[begin Task material]

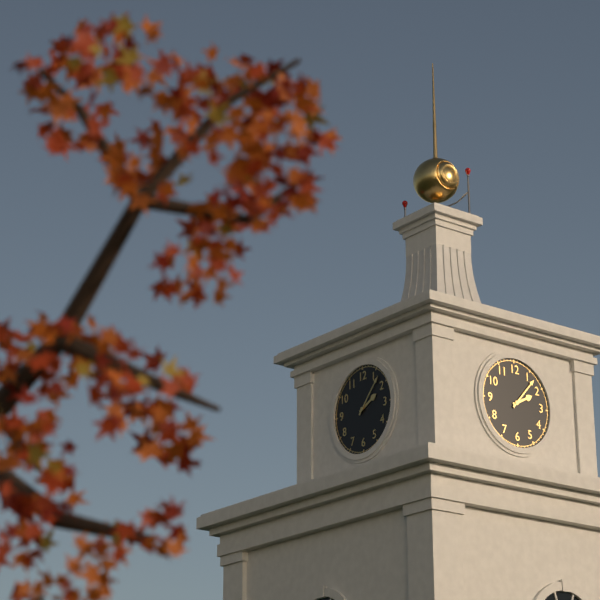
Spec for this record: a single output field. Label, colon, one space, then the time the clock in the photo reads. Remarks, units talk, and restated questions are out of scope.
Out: 2:07
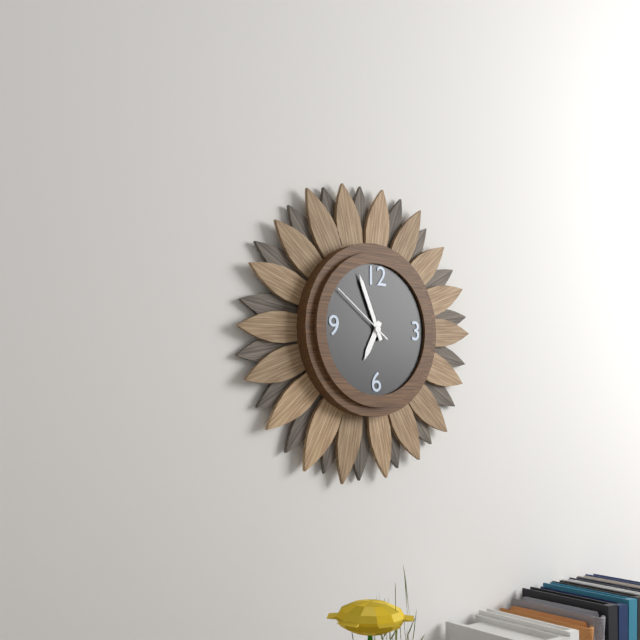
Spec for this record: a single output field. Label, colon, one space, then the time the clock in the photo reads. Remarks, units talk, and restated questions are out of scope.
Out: 6:56:51
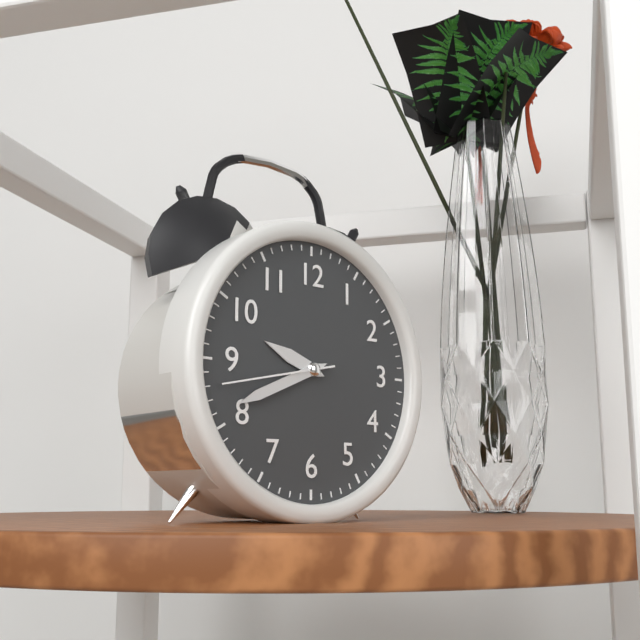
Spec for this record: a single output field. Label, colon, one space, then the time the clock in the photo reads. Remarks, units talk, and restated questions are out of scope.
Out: 9:41:43
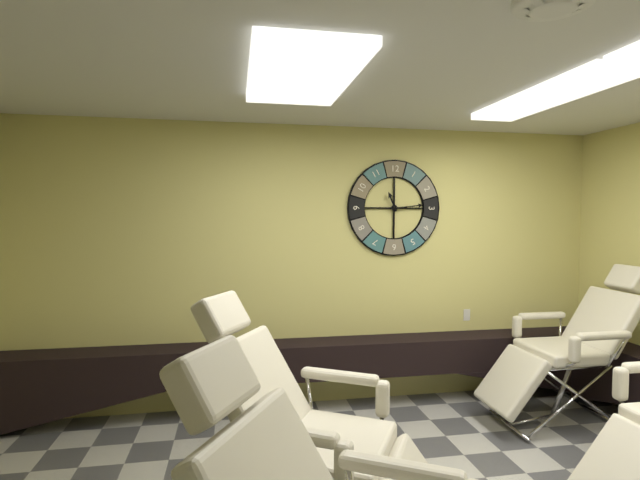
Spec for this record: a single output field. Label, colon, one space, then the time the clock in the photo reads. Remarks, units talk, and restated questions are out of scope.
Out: 11:14
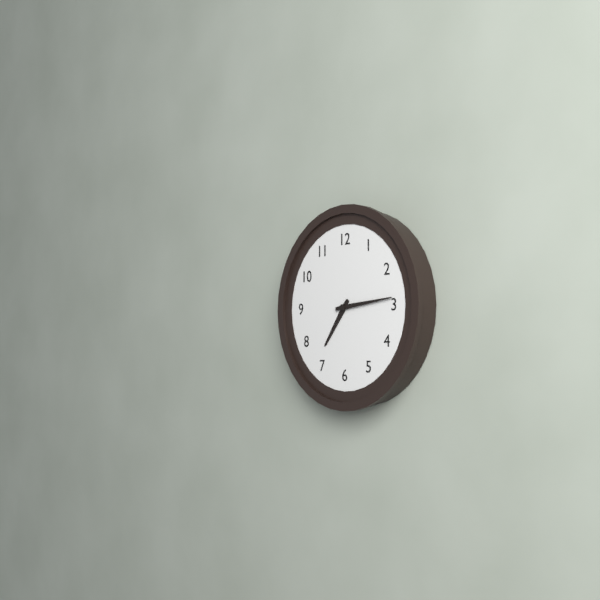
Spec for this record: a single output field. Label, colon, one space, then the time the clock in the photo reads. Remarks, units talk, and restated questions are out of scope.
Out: 7:14
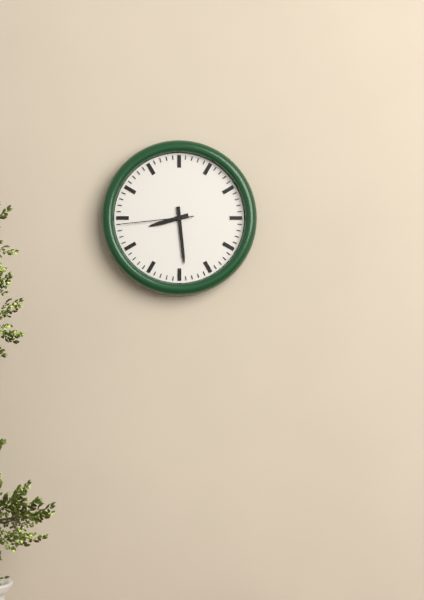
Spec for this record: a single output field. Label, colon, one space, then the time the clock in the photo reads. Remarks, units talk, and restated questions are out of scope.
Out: 8:29:44
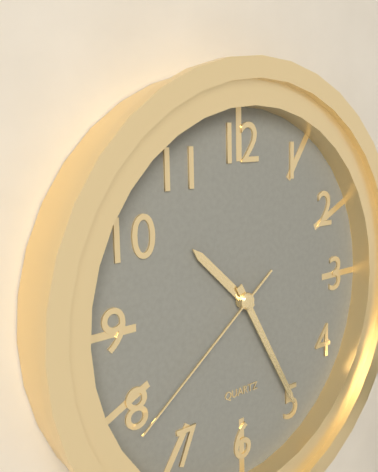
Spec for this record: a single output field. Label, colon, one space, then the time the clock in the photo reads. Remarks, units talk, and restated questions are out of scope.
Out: 10:25:39
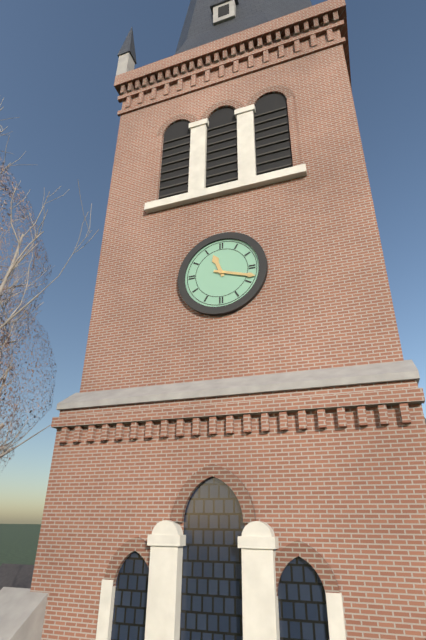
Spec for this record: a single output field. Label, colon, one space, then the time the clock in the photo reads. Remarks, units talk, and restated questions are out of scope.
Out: 11:18
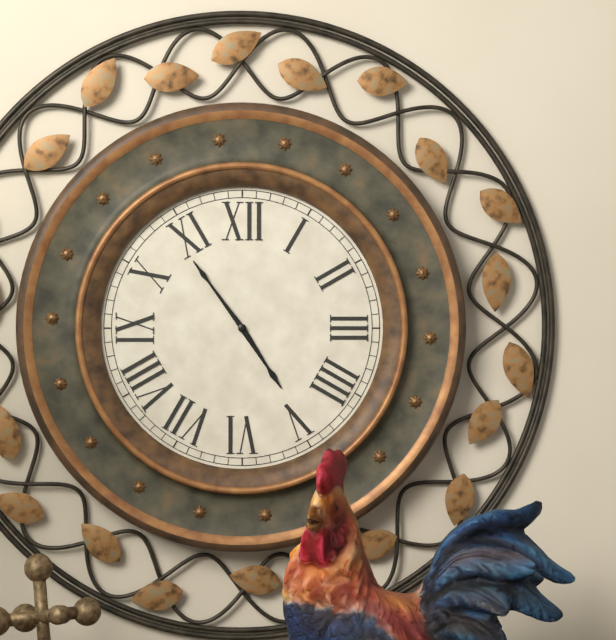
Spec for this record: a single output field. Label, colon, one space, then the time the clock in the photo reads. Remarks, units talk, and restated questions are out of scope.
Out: 4:54
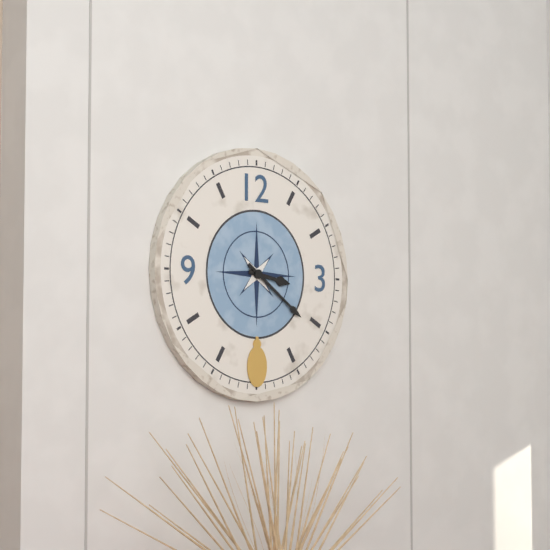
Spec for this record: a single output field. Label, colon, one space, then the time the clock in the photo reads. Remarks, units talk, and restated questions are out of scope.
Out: 3:21
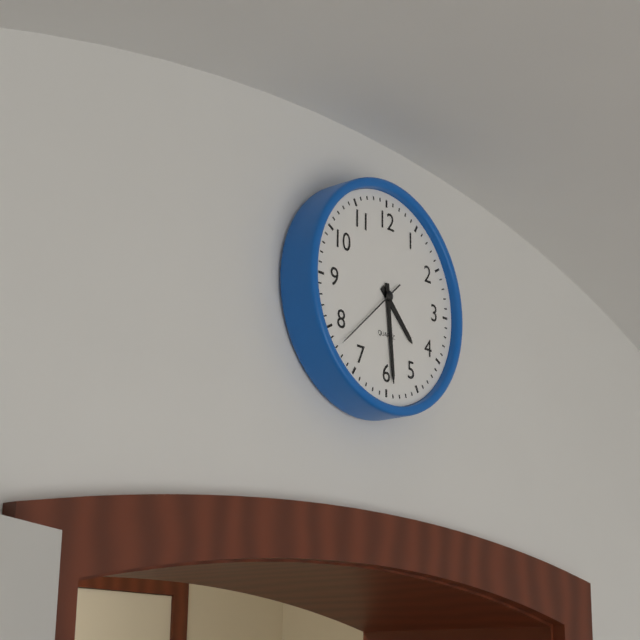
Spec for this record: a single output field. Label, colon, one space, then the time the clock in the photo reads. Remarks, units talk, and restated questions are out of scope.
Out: 4:29:38
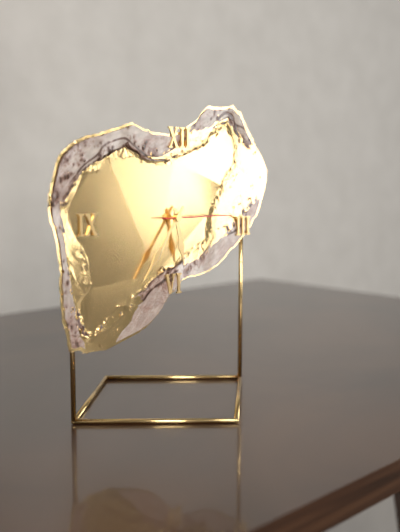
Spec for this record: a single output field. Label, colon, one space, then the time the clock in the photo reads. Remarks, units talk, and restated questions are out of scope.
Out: 5:36:15
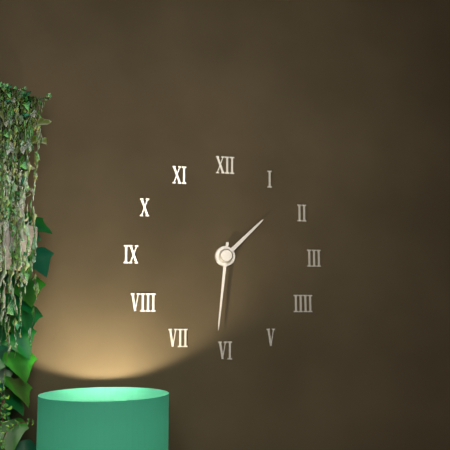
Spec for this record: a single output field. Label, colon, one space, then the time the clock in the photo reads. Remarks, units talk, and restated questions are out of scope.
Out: 1:31
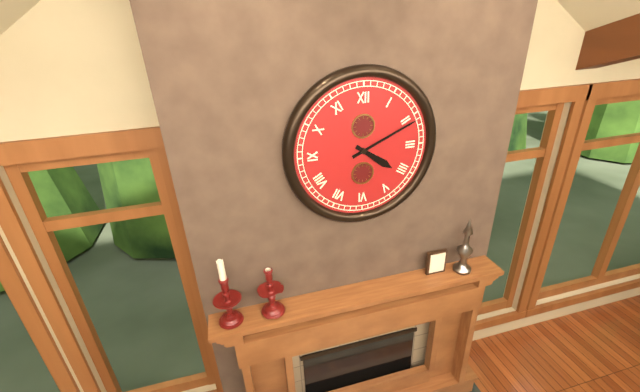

[end Task material]

Challenge: Copy out everything from the start of the records down to the line containing "Out: 6:56:51", leaving the pictures out.

Correct output:
Spec for this record: a single output field. Label, colon, one space, then the time the clock in the photo reads. Remarks, units talk, and restated questions are out of scope.
Out: 2:07
Spec for this record: a single output field. Label, colon, one space, then the time the clock in the photo reads. Remarks, units talk, and restated questions are out of scope.
Out: 6:56:51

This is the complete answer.